■ **Zu prüfender Text**:

-=-=-

Vorausgegangen war eine akustische Untersuchung und Diskussion des neuen Orgelstandorts. Sie machte den Weg frei für die von uns vorgeschlagene, asymmetrische Brüstungsaufstellung, die eingebunden ist in das Gesamtkonzept der Kirchenmusik in St. Sebastian, dem Zusammenwirken von Chor, Orchester und Orgel.
„Geplant ist ein Instrument in mechanischer Schleifladentechnik mit 2 Manualen und Pedal …
Entsprechend der Größe der Kirche wird die Orgel etwa 22 bis maximal 25 Register erhalten.
Die Disposition sollte berücksichtigen, dass die Orgel in erster Linie zur Wiedergabe von Barockmusik geeignet ist, daneben aber auch französische Musik und romantische Werke in gewissem Umfang dargeboten werden können.“Auf der Grundlage dieser dezidierten Vorgaben im Einladungsbrief des Orgelförderkreises zur Bewerbung um den Orgelneubau legten wir unseren ersten Lösungsansatz vor, aus dem sich im Laufe fortschreitender Überlegungen die endgültige Orgelgröße mit 27 klingenden Stimmen entwickelte. Leider müssen die Register Cornett 5-fach und Trompetenbass 8′ aus finanziellen Gründen noch auf ihren Einsatz warten.
Bei der Entwicklung des Klangkonzepts kam es uns im Besonderen darauf an, ein gewaltsames Konglomerieren verschiedener Stile zu vermeiden. Stattdessen galt es, eine genuine Darstellung barocker und romantischer Literatur zu ermöglichen, die auch französische Klangelemente einschließt und der Orgel dennoch den Charakter eines geschlossenen Ganzen verleiht. Unsere sächsisch-mittel-deutsche Orgeltradition, geprägt durch Gottfried Silbermann im 18. Jhdt. und Friedrich Ladegast im 19. Jhdt. bietet hierfür gute Voraussetzungen.
Mit der Gestaltung des Orgelprospekts versuchten wir, eine Bewegung hin zur Raummitte zu gestalten. Das Erscheinungsbild wird bestimmt durch eine einfache Gliederung der Pfeifen mit natürlichen Abläufen und eleganten Pfeifenfüßen. Insgesamt gingen wir anfangs von einem schlank wirkenden Orgelgehäuse aus, das mit filigranen farbigen Schleierornamenten und seiner asymmetrischen Gliederung eine wirkungsvolle Möglichkeit bietet, die etwas massiv und hart wirkende Emporenbrüstung aufzuwerten.
Dieser Ansatz wurde durch das Ordinariat im Hinblick auf eine archaischere, der ursprünglichen Raumarchitektur angepassten Wirkung weiterentwickelt und modifiziert.

-=-=-

■ **Bereitgestellte Daten**:

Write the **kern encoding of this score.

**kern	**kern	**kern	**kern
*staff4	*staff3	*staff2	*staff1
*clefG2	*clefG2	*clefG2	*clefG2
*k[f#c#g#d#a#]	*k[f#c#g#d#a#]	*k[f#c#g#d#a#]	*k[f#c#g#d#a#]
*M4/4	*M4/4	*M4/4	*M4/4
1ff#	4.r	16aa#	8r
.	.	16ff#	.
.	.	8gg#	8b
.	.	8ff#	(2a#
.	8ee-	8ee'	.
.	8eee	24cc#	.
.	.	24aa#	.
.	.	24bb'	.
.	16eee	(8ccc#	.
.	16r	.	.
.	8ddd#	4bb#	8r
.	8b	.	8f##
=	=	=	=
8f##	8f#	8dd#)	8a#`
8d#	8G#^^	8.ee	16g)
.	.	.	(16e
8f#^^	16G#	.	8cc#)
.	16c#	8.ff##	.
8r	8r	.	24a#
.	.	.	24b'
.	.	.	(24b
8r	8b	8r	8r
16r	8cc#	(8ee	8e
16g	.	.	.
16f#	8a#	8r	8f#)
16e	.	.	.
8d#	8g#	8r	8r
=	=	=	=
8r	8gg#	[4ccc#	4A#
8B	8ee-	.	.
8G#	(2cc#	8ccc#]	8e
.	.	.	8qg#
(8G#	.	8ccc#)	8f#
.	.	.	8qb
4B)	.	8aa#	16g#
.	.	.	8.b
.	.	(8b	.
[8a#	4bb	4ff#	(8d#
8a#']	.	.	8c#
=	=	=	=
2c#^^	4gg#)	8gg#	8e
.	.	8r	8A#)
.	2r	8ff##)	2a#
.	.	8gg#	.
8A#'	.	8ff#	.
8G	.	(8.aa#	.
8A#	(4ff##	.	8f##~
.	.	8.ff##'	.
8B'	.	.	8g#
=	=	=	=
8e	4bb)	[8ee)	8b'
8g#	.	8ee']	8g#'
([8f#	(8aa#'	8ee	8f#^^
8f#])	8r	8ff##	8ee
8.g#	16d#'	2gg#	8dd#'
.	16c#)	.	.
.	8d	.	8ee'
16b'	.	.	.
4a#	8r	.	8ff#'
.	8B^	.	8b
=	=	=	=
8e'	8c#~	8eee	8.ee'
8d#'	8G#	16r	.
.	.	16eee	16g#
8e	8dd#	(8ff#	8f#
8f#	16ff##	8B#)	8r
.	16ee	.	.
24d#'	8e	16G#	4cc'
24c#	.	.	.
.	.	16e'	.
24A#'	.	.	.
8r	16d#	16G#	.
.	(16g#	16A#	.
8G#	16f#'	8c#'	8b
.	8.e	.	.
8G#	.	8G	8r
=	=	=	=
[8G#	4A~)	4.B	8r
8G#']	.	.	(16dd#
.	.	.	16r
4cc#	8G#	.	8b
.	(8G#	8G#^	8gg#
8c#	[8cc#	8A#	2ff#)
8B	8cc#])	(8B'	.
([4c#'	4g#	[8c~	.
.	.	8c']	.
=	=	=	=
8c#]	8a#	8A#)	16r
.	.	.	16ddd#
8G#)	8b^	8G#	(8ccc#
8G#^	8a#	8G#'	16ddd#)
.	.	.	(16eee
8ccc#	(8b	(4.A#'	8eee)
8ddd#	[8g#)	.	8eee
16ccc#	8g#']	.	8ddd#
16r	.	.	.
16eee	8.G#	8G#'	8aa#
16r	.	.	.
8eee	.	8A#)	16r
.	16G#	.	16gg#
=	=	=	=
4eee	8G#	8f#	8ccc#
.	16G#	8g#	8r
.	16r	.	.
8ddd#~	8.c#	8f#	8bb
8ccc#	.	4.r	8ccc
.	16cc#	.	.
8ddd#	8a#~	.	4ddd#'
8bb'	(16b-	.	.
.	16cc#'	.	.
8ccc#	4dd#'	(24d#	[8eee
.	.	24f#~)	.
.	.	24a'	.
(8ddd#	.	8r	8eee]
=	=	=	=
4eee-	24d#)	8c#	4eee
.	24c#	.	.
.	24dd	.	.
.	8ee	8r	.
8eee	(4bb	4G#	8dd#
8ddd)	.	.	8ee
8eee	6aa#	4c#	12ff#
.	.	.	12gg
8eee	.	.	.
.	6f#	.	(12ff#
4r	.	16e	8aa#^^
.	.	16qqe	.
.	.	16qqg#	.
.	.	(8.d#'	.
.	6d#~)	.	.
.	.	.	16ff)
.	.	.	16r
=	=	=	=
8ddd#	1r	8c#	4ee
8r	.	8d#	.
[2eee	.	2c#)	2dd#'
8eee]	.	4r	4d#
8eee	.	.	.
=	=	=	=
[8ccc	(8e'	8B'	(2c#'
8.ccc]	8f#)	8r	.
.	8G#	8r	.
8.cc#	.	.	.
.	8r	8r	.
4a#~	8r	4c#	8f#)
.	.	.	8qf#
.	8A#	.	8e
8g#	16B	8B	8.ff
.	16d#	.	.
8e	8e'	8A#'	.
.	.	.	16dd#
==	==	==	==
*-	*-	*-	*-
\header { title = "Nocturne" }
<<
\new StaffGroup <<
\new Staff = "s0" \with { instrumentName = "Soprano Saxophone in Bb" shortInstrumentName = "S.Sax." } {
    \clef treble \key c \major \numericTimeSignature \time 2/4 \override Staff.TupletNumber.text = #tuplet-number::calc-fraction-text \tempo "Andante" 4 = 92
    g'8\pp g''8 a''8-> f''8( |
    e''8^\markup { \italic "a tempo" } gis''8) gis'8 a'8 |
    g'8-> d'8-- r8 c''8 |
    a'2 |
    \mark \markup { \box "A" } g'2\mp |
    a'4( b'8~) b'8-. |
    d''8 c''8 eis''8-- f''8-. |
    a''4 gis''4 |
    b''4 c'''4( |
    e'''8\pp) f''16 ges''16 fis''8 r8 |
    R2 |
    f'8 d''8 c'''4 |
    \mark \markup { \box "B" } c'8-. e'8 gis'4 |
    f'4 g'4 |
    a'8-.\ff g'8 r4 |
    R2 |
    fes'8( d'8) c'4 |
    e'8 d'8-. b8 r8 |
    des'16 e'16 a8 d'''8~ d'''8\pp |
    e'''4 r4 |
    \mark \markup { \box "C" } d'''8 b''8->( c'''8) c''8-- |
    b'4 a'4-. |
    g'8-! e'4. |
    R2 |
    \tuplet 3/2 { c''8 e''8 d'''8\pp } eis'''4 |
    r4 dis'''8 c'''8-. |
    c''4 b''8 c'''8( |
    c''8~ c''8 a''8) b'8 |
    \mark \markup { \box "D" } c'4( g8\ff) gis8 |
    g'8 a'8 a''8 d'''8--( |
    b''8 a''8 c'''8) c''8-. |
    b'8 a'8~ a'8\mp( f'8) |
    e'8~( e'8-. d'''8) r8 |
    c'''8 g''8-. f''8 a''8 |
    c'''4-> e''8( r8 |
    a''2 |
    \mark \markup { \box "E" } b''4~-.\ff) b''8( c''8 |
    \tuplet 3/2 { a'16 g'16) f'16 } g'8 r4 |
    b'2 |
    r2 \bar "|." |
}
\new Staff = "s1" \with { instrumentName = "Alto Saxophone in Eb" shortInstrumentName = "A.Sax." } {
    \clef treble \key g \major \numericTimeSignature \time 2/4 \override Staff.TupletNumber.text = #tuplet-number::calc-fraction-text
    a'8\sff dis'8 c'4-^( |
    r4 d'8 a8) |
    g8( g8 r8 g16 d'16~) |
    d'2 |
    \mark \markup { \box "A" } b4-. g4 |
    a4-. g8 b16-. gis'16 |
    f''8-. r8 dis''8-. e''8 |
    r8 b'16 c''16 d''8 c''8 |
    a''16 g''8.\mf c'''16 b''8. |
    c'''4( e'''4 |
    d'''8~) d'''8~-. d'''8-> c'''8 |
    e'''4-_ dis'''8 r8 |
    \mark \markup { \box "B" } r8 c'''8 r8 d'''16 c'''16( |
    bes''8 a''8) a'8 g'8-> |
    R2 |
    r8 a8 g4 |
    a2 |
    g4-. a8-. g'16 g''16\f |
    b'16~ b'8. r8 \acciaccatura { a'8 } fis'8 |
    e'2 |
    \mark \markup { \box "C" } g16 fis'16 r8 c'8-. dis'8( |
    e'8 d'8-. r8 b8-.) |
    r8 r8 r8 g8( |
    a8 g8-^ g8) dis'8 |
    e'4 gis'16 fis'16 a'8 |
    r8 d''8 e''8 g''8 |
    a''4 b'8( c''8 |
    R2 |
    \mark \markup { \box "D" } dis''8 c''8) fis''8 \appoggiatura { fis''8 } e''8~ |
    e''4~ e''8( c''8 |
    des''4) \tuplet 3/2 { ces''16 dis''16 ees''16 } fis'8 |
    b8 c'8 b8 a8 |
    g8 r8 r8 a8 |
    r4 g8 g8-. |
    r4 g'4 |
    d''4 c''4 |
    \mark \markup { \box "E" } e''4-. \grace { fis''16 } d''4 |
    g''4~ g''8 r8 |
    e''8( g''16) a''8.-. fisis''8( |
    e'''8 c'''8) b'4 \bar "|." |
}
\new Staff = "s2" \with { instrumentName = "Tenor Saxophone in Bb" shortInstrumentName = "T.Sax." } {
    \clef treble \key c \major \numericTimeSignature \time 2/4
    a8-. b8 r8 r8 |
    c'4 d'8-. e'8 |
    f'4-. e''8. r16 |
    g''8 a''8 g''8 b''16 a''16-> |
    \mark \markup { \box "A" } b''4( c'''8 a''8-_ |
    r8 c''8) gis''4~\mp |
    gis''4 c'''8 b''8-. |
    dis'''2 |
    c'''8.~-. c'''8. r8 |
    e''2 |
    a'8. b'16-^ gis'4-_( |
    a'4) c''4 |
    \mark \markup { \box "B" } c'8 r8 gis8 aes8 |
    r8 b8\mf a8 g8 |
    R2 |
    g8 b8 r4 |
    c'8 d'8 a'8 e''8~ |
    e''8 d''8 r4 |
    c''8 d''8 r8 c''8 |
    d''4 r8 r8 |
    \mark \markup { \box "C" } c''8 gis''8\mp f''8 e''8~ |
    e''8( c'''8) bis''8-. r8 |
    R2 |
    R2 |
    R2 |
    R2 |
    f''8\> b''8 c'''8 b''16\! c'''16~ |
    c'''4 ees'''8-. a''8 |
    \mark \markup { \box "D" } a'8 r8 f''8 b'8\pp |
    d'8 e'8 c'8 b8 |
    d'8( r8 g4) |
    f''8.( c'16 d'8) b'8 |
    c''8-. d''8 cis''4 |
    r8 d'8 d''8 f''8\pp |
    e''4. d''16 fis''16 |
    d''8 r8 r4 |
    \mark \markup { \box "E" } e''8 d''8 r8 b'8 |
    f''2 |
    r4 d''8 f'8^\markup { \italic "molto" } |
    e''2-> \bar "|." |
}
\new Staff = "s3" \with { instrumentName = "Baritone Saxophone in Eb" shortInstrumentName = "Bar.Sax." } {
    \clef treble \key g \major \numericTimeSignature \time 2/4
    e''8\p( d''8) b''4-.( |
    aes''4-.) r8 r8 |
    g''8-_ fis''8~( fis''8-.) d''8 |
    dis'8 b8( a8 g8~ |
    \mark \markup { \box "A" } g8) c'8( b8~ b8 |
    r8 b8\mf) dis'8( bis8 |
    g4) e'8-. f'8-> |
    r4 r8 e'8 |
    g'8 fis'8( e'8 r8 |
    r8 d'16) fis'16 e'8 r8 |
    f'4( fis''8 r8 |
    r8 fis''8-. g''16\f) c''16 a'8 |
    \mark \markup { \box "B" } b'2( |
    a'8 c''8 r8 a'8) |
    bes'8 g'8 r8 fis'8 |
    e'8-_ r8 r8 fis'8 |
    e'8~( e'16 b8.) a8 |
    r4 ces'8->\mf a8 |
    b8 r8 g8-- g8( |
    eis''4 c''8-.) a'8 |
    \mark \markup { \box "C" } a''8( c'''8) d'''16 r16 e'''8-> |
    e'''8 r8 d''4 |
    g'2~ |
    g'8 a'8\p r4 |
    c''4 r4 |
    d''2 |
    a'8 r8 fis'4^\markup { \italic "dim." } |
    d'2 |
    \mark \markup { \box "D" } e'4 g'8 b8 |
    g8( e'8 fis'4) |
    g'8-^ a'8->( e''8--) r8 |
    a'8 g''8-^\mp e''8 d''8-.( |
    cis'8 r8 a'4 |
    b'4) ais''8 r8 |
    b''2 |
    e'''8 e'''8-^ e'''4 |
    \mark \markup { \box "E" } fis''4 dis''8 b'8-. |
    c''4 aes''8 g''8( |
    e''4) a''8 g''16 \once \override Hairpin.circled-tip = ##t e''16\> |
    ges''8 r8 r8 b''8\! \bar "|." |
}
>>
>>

-=-=-

■ **Zu bearbeitende Aufgaben**:
A. Welche zwei Register müssen laut dem Text zum Orgelneubau in St. Sebastian noch auf ihren Einsatz warten?
B. Führe den Text zum Orgelneubau in St. Sebastian im Anschluss an seinen letzten Satz fort.

■ **Lösungen der Aufgaben**:
A. Cornett 5-fach und Trompetenbass 8′.

B.
Das Orgelgehäuse ist ganz aus Eichenholz gefertigt. Mit der in die Tiefe der Empore gehenden Differenzierung des Gehäusekörpers durch einzelne Gehäuseschreine und Vertikaljalousien wird der innere Werkaufbau deutlich sichtbar. Der Spieltisch ist seitlich angeordnet mit Blickrichtung des Organisten zum Altarplatz und zu den Musikanten auf der Empore.
Spiel- und Registertraktur sind rein mechanisch und formschlüssig angelegt. Vorbereitungen sind getroffen für den nachträglichen Einbau einer zusätzlichen elektrischen Doppelregistratur, die allen Ansprüchen an Programmiermöglichkeit und Bedienungskomfort genügt.
Eines der sehr informativen Werbeblätter des Orgelförderkreises ist betitelt mit:
Neue Eule-Orgel für St. Sebastian
Wie wird sie?
Was kann sie?
Was kostet sie?
Letzteres ist bekannt. Wie sie wurde, wird im Abnahmeprotokoll stehen, doch was sie kann, wird sich erst im Laufe der nächsten Jahre erweisen.
Möge die Klangwelt der 1.450 Pfeifen die musikalische Gestaltung der Gottesdienste, Konzerte und oratorischen Veranstaltungen sowie die musikalische Arbeit mit Kindern und Jugendlichen nach Kräften befördern.
Wir Mitarbeiter der Firma Eule wünschen, dass die neuen „sächsischen Klangfamilien" in Gilching wohlwollend aufgenommen werden, dass künftige Generationen mit ihnen auf einer langen gemeinsamen Wegstrecke lebendig musizieren zum Lobe Gottes und zur Erbauung der Gemeinde.